U.S. Building of the Week
Cocoon House
nea studio
25. November 2019
Photo: Caylon Hackwith
Cocoon House is the perfect name for this L-shaped house on New York's Long Island: The rounded walls on the more public side of the house are solid, while the glassy, private side is colorful, like a butterfly emerging from its cocoon. Nina Edwards Anker's nea studio sent us some text and images on the recently completed house.

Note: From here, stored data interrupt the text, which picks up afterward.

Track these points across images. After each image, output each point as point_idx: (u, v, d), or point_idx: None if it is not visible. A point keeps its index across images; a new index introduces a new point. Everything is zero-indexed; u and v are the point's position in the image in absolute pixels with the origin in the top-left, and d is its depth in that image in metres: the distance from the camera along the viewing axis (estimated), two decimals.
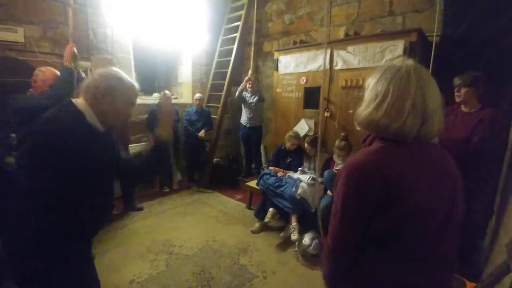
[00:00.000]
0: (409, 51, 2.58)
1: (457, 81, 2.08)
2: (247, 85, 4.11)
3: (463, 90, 2.07)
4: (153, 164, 1.40)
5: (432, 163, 0.84)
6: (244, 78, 4.17)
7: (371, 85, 0.87)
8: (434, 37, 2.27)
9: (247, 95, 4.21)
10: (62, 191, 1.03)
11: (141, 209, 3.59)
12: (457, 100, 2.12)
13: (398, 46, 2.66)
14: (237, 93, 4.19)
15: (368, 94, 0.87)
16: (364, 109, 0.87)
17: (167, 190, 4.29)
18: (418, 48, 2.59)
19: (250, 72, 4.14)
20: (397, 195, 0.77)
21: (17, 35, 2.95)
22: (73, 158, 1.01)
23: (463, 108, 2.15)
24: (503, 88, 2.18)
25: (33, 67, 2.93)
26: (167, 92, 3.98)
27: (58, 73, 2.18)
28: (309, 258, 2.59)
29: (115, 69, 1.21)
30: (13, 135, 2.40)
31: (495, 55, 2.19)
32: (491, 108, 2.05)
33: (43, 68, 2.16)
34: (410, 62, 0.84)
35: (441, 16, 2.38)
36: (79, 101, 1.13)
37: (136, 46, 4.09)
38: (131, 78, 1.23)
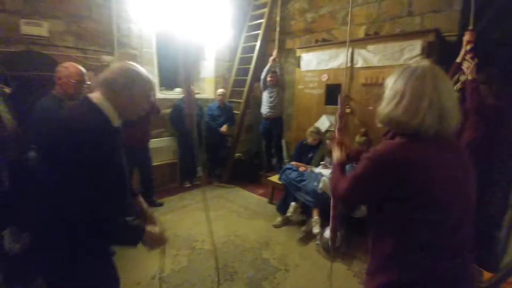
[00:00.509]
0: (427, 51, 2.64)
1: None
2: (268, 78, 4.14)
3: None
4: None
5: (450, 157, 0.88)
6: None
7: (390, 84, 0.93)
8: (469, 35, 2.30)
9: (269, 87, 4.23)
10: (80, 188, 1.02)
11: (161, 204, 3.62)
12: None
13: (416, 46, 2.72)
14: (263, 73, 4.22)
15: (387, 93, 0.93)
16: (384, 107, 0.93)
17: (189, 185, 4.35)
18: (435, 48, 2.64)
19: (275, 52, 4.13)
20: (417, 187, 0.82)
21: (42, 29, 2.99)
22: (90, 155, 1.01)
23: None
24: None
25: (57, 61, 2.95)
26: None
27: (82, 68, 2.19)
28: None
29: (131, 62, 1.21)
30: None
31: (510, 53, 2.25)
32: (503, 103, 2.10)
33: (66, 64, 2.16)
34: (425, 63, 0.88)
35: (459, 17, 2.49)
36: (96, 96, 1.13)
37: (159, 41, 4.13)
38: (148, 72, 1.24)
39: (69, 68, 2.13)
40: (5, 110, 2.00)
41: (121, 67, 1.16)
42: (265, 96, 4.30)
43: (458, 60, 2.22)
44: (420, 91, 0.84)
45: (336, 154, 1.25)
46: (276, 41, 4.23)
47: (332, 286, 2.07)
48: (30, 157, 2.17)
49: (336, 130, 1.49)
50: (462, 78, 2.17)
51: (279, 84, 4.19)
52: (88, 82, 2.29)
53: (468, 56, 2.13)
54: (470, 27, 2.02)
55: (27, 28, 2.92)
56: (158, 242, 1.26)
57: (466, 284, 0.90)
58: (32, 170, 2.07)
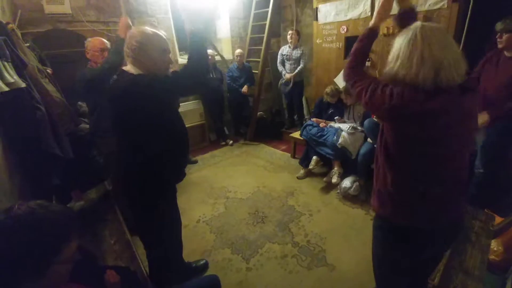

Location: Long Island, New York, USA
Client: Withheld
Architect: nea studio
- Principal Architect: Nina Edwards Anker
- Project Team: Anna Agoston, Raphael Walter
Structural Engineer: Will Laufs, LaufsED
Mechanical Engineer: Jordan Goldman, Zero Energy Design
Electrical Engineer: Michael Edwards, Avioworks
Sound Engineer: Charles von Mueffling, Obelisk Consulting
Prefab Trusses: Unalam
Photo: Caylon Hackwith
This LEED-certified home is called Cocoon because its round walls form a Cocoon shape towards the northern and western neighbors. This rounded enclosed half of the house provides shelter and privacy. The other glass side of the house, facing south, takes in ocean breezes and open views. The cedar shingle cladding blends in with the architectural material palette of the historic Long Island neighborhood. By tuning in to given site conditions, and with the help of environmental technologies such as photovoltaic panels, the architectural design serves both the environment and wellbeing.
Photo: Caylon Hackwith
The 16-foot-high Long Island cottage is split in two: "cocooned" into a soft opaque shape that provides privacy, and transparent and crystalline to allow for views onto an undisturbed landscape. Its L-shaped 1,730 square foot footprint is shaped by the legal restriction to build at a 150-foot radius from the wetlands and to keep a 35-foot distance from the adjacent properties. Luckily, the view of the greenery towards the ocean faces south and east, so that the southern glass facade provides both views and passive heating gain. The thermal masses of the thick northern and western walls, supported entirely by timber structure, keep away humidity and retain heat while providing privacy.
Photo: Caylon Hackwith
The large unbroken sliding doors connect inhabitants with the smells, feel and sounds of the garden and ocean in the distance. In a structure that partakes in the natural landscape, a comfortable temperature is primarily achieved through passive strategies. The sliding doors open to catch prevailing southern breezes from the Atlantic Ocean that temper the heat in the warmer months. In the winter the glass facade collects heat from the southern sun, and in summertime interior shades cut 50 percent of the solar heat gain.
Photo: Caylon Hackwith
The sensual experience of the sun in a structure that is half opaque and half exposed guides the framework of the design. In the half of the cottage that is crystalline and transparent, sunlight filters through the translucent colored skylights, reflects off of the water cistern and enters through the glass facades. The skylights above the hallway of the bedroom wing are based on the color theory of Goethe, used by J.M. William Turner in his 19th century paintings of sunlight above water. The colors range from vermilion red, which signals sunset and rest, above the master bedroom, to deep yellow, which signals zenith and activity, nearest the living room.
Photo: Caylon Hackwith
Geometric patches of colored sunlight from the skylights and glimmering water reflections from the reflecting pool/cistern project onto the interior thick white ovoid back wall, which is punctured by just a few small windows. The changing daylight on the round projection screen connects to solar rhythms throughout the day, directing attention to biorhythms in the passing of seasonal and diurnal cycles, marking hours through slowly moving light patches. It’s meant to serve as a cinematic screen, its round shape abstracting the play of light and shadow, cocooning the interior like an ocean wave with light hitting its surface.